• **Given entries**:
┄┄┄┄┄┄

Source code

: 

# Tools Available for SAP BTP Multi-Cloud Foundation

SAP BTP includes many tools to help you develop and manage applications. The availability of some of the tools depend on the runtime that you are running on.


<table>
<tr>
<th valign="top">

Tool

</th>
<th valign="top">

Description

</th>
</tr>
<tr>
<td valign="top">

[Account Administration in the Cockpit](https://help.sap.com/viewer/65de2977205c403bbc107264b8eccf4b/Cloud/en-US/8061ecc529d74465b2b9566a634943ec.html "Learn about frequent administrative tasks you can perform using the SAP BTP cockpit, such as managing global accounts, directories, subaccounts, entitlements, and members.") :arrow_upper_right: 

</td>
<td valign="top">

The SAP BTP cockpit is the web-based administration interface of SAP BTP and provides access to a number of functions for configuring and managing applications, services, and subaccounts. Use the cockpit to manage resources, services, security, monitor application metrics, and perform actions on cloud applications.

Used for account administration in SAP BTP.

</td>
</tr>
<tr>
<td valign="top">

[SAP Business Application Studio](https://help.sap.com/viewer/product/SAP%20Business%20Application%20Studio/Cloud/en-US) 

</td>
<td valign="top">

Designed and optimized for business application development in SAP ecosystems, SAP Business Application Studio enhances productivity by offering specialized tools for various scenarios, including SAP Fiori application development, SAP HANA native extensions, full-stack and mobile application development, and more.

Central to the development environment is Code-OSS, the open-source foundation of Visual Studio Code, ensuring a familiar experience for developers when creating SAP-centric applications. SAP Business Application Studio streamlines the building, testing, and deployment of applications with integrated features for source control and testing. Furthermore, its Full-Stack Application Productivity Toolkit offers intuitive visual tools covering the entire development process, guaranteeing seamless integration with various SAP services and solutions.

┄┄┄┄┄┄

• **Aim of the exercise**:
Lines of the listing above that hold the string "help" should each be copied.

• **Task result**:
SAP BTP includes many tools to help you develop and manage applications. The availability of some of the tools depend on the runtime that you are running on.
[Account Administration in the Cockpit](https://help.sap.com/viewer/65de2977205c403bbc107264b8eccf4b/Cloud/en-US/8061ecc529d74465b2b9566a634943ec.html "Learn about frequent administrative tasks you can perform using the SAP BTP cockpit, such as managing global accounts, directories, subaccounts, entitlements, and members.") :arrow_upper_right: 
[SAP Business Application Studio](https://help.sap.com/viewer/product/SAP%20Business%20Application%20Studio/Cloud/en-US) 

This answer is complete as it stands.